▶ **Directions**:
Across the listing below, how many lines contain "often"? Answer with the number and nothing else.

▶ **Given data**:
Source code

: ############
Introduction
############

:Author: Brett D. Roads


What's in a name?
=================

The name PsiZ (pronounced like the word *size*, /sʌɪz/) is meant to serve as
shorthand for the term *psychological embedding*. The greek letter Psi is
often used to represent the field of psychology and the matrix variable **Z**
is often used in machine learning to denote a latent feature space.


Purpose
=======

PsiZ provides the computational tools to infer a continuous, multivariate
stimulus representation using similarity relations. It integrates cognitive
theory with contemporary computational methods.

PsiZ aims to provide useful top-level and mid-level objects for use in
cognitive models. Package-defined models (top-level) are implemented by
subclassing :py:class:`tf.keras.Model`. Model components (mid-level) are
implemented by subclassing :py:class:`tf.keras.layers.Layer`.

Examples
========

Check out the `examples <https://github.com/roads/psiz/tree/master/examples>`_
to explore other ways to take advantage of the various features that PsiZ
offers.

▶ **Finished task**:
2